If your Git server supports basic auth, you can set the URL to HTTPS and specify the credentials with:
```sh
flux create source git flux-system \
--url=https://<host>/<org>/my-repository \
--username=my-username \
--password=my-password \
--branch=master \
--interval=1m
```
Create a `Kustomization` object on your cluster:
```sh
flux create kustomization flux-system \
--source=flux-system \
--path="./my-cluster" \
--prune=true \
--interval=10m
```
Export both objects, commit and push the manifests to Git:
```sh
flux export source git flux-system \
> ./my-cluster/flux-system/toolkit-source.yaml
flux export kustomization flux-system \
> ./my-cluster/flux-system/toolkit-kustomization.yaml
git add -A && git commit -m "add toolkit reconciliation" && git push
```
To upgrade the toolkit to a newer version, run the install command and commit the changes:
```sh
flux install --version=latest \
--export > ./my-cluster/flux-system/toolkit-components.yaml
git add -A && git commit -m "update toolkit" && git push
```
The source-controller will pull the changes on the cluster, then the kustomize-controller
will perform a rolling update of all toolkit components including itself.
## Dev install
For testing purposes you can install the toolkit without storing its manifests in a Git repository.
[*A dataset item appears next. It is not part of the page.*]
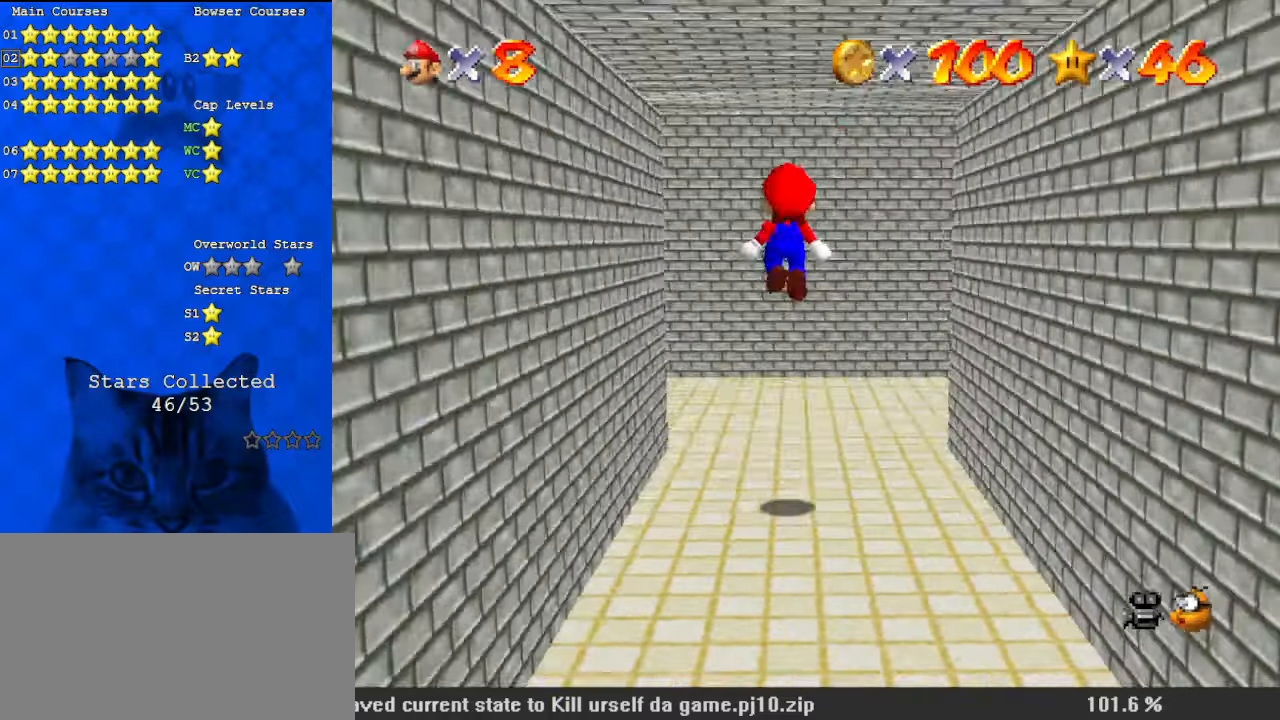
{"keys": ["up"], "events": [[34, "d", "down"], [167, "d", "up"], [300, "c", "down"], [467, "c", "up"]]}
Here is the equivalent to `fluxctl install`:
```sh
flux install \
--components=source-controller,kustomize-controller
```
Then you can register Git repositories and reconcile them on your cluster:
```sh
flux create source git podinfo \
--url=https://github.com/stefanprodan/podinfo \
--tag-semver=">=4.0.0" \
--interval=1m
flux create kustomization podinfo-default \
--source=podinfo \
--path="./kustomize" \
--prune=true \
--validation=client \
--interval=10m \
--health-check="Deployment/podinfo.default" \
--health-check-timeout=2m
```
Here is the equivalent to `helm install helm-operator`:
```sh
flux install \
--components=source-controller,kustomize-controller,helm-controller
```
Then you can register Helm repositories and create Helm releases:
```sh
flux create source helm stable \
--interval=1h \
--url=https://charts.helm.sh/stable
flux create helmrelease sealed-secrets \
--interval=1h \
--release-name=sealed-secrets \
--target-namespace=flux-system \
--source=HelmRepository/stable \
--chart=sealed-secrets \
--chart-version="1.10.x"
```
## Monitoring with Prometheus and Grafana
The GitOps Toolkit comes with a monitoring stack composed of Prometheus and Grafana. The controllers expose
metrics that can be used to track the readiness of the cluster reconciliation process.
To install the monitoring stack please follow this [guide](monitoring.md).
## Uninstall
You can uninstall the toolkit components with:
```sh
flux uninstall --crds
```
The above command will delete the toolkit custom resources definitions, the controllers
and the namespace where they were installed.